It was kind of a comfort thing I guess, which I'm sure others have done. Then you're never alone. And as you're thinking over your mathematical ideas you're part of an imaginary conversation. And I'd even find myself talking about what mathematics was saying or I thought was saying.

The weird thing though is that after a while I realized that in some way I

*was*talking to the Math, and was getting answers as well. Those answers I could check, and it wasn't hearing voices or anything direct, but almost like if you could imagine a psychic link.

Sometimes it felt like I was in this other reality, one that lies outside of time, and it's hard to explain, but I know it is real. It is more real than our reality. It has always been and will always be. And I was walking around there with a sense of conversation, and the Math would tell me what I wanted to know.

The Math let me know there was no actual walking or movement there though. That everything there simply is, and always has been. It is Infinity itself.

There were no secrets. The Math keeps none. There is no reason to hide anything from us.

You can know anything you can ask the right question to find, and so I asked my questions.

It has taken me years to feel normal again. And I'm glad to have survived to now. At times there was this sense as I'd put it of walking with the gods, only to have to remind myself over and over again of my own mortality.

And there is a sense of loss as well, as I think the human mind can only process so much.

Sure, you can ask the questions, but can you hold the answers?
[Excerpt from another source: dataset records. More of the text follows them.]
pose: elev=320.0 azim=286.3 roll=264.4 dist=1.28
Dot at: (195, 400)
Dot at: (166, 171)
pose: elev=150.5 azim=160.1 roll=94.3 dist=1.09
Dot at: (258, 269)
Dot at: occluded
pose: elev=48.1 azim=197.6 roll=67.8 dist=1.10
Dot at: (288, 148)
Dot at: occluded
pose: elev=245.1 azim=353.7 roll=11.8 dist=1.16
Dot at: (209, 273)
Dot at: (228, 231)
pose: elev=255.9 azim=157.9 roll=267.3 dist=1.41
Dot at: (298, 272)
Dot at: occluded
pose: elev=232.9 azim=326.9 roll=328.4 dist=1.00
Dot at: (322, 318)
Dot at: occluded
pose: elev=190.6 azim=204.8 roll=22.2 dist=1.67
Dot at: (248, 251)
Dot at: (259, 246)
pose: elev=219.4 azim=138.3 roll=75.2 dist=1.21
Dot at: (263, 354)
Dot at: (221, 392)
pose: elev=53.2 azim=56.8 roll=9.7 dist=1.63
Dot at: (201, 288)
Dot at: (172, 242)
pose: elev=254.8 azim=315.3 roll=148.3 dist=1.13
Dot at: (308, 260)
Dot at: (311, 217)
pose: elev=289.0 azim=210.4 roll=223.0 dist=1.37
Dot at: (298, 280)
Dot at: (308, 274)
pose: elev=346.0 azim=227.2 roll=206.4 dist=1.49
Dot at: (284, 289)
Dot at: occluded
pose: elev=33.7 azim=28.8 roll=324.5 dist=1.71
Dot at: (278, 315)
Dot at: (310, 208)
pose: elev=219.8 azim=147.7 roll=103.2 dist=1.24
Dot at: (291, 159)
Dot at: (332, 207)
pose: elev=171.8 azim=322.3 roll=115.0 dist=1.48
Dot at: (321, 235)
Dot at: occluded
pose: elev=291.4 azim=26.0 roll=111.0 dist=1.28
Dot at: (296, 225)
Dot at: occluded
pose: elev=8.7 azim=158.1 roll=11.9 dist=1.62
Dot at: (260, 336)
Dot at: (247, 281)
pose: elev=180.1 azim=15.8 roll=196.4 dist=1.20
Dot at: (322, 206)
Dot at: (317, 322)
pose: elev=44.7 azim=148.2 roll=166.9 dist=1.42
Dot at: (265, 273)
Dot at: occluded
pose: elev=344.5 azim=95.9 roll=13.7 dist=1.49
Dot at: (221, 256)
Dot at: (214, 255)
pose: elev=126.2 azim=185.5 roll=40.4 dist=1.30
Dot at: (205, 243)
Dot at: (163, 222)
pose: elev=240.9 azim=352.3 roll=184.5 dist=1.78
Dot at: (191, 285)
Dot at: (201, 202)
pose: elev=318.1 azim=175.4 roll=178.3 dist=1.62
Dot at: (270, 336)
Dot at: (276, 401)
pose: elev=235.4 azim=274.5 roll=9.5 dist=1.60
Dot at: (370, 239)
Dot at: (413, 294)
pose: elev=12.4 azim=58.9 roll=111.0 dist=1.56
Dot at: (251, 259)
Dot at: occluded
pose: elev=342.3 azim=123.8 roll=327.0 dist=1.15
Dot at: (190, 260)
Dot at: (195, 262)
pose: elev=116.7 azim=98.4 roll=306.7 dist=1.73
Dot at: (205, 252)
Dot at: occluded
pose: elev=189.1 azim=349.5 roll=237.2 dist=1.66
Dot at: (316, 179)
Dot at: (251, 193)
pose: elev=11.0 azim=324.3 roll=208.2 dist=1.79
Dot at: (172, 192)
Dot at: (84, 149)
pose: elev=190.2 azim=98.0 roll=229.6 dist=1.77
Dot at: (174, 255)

Of course not. Not when you're discussing with Infinity. But what's left over in your finite awareness can be enough.

The Math is not a person to me. The Math is an Intelligence.

All the answers are out there, if you can ask the right questions, but can you remember them all?

No.

So does it matter what people believe?

Mathematics is fascinating in that it DOES things. You can DO things with it.

Long after every human being who is ever born or to be born has long died and trillions of years beyond the results will still be true.

The Math does not need us.

That perspective greatly helped me. For instance it was instrumental in coming up with my definition of mathematical proof, which I felt necessary when what was available from others was not up to the necessary standard.

I don't think it's a natural perspective for most. The idea that Math is an entity greater than us, versus a creation of our intellects, is a reversal that some may feel shrinks us. But for me it was a reversal critical to my success.

Asking questions of an entity greater than myself, got me answers which is what matters to me.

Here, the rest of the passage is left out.